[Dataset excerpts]
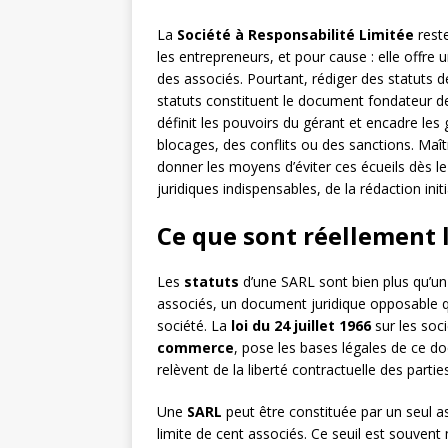
La
Société à Responsabilité Limitée
reste
les entrepreneurs, et pour cause : elle offre
des associés. Pourtant, rédiger des statuts
statuts constituent le document fondateur de l
définit les pouvoirs du gérant et encadre les
blocages, des conflits ou des sanctions. Maîtr
donner les moyens d’éviter ces écueils dès l
juridiques indispensables, de la rédaction ini
Ce que sont réellement 
Les
statuts
d’une SARL sont bien plus qu’un s
associés, un document juridique opposable qui
société. La
loi du 24 juillet 1966
sur les soc
commerce
, pose les bases légales de ce d
relèvent de la liberté contractuelle des parties
Une
SARL
peut être constituée par un seul a
limite de cent associés. Ce seuil est souvent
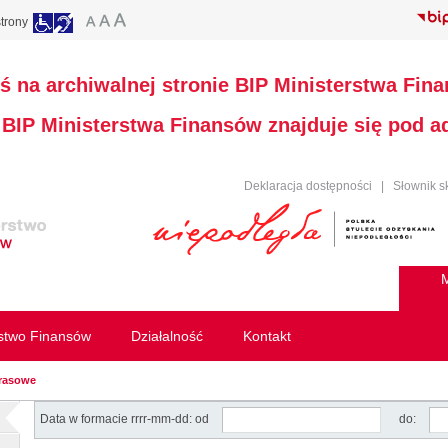
trony
ś na archiwalnej stronie BIP Ministerstwa Fin
a BIP Ministerstwa Finansów znajduje się pod 
Deklaracja dostępności
|
Słownik s
M
rstwo Finansów
Działalność
Kontakt
prasowe
Data w formacie rrrr-mm-dd: od
do:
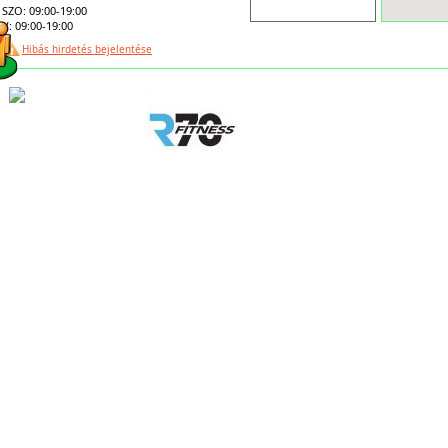
SZO: 09:00-19:00
V: 09:00-19:00
Hibás hirdetés bejelentése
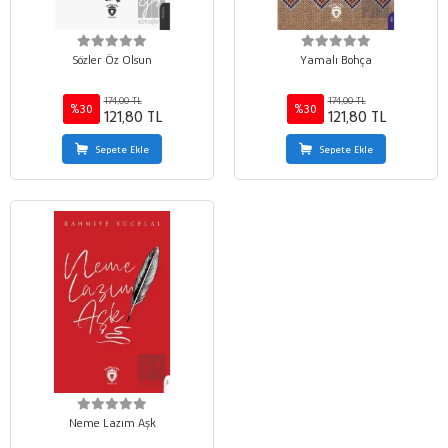
Sözler Öz Olsun
Yamalı Bohça
174,00 TL
174,00 TL
%30
%30
121,80 TL
121,80 TL
Sepete Ekle
Sepete Ekle
Neme Lazım Aşk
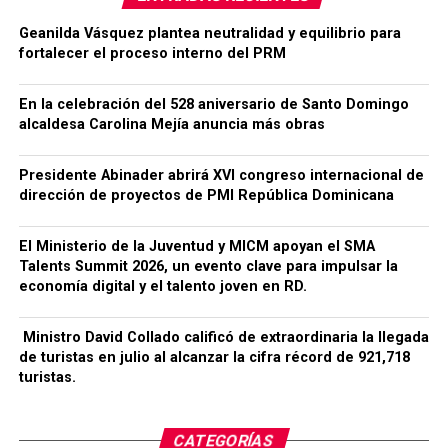
Geanilda Vásquez plantea neutralidad y equilibrio para
fortalecer el proceso interno del PRM
En la celebración del 528 aniversario de Santo Domingo
alcaldesa Carolina Mejía anuncia más obras
Presidente Abinader abrirá XVI congreso internacional de
dirección de proyectos de PMI República Dominicana
El Ministerio de la Juventud y MICM apoyan el SMA
Talents Summit 2026, un evento clave para impulsar la
economía digital y el talento joven en RD.
Ministro David Collado calificó de extraordinaria la llegada
de turistas en julio al alcanzar la cifra récord de 921,718
turistas.
CATEGORÍAS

EXERCISE DESCRIPTION>
A verbatim reproduction of each entry is expected, with every picture omitted.

SOLUTION TO THE EXERCISE>
La
Société à Responsabilité Limitée
reste
les entrepreneurs, et pour cause : elle offre
des associés. Pourtant, rédiger des statuts
statuts constituent le document fondateur de l
définit les pouvoirs du gérant et encadre les
blocages, des conflits ou des sanctions. Maîtr
donner les moyens d’éviter ces écueils dès l
juridiques indispensables, de la rédaction ini
Ce que sont réellement 
Les
statuts
d’une SARL sont bien plus qu’un s
associés, un document juridique opposable qui
société. La
loi du 24 juillet 1966
sur les soc
commerce
, pose les bases légales de ce d
relèvent de la liberté contractuelle des parties
Une
SARL
peut être constituée par un seul a
limite de cent associés. Ce seuil est souvent
trony
ś na archiwalnej stronie BIP Ministerstwa Fin
a BIP Ministerstwa Finansów znajduje się pod 
Deklaracja dostępności
|
Słownik s
M
rstwo Finansów
Działalność
Kontakt
prasowe
Data w formacie rrrr-mm-dd: od
do:
SZO: 09:00-19:00
V: 09:00-19:00
Hibás hirdetés bejelentése
Sözler Öz Olsun
Yamalı Bohça
174,00 TL
174,00 TL
%30
%30
121,80 TL
121,80 TL
Sepete Ekle
Sepete Ekle
Neme Lazım Aşk
Geanilda Vásquez plantea neutralidad y equilibrio para
fortalecer el proceso interno del PRM
En la celebración del 528 aniversario de Santo Domingo
alcaldesa Carolina Mejía anuncia más obras
Presidente Abinader abrirá XVI congreso internacional de
dirección de proyectos de PMI República Dominicana
El Ministerio de la Juventud y MICM apoyan el SMA
Talents Summit 2026, un evento clave para impulsar la
economía digital y el talento joven en RD.
Ministro David Collado calificó de extraordinaria la llegada
de turistas en julio al alcanzar la cifra récord de 921,718
turistas.
CATEGORÍAS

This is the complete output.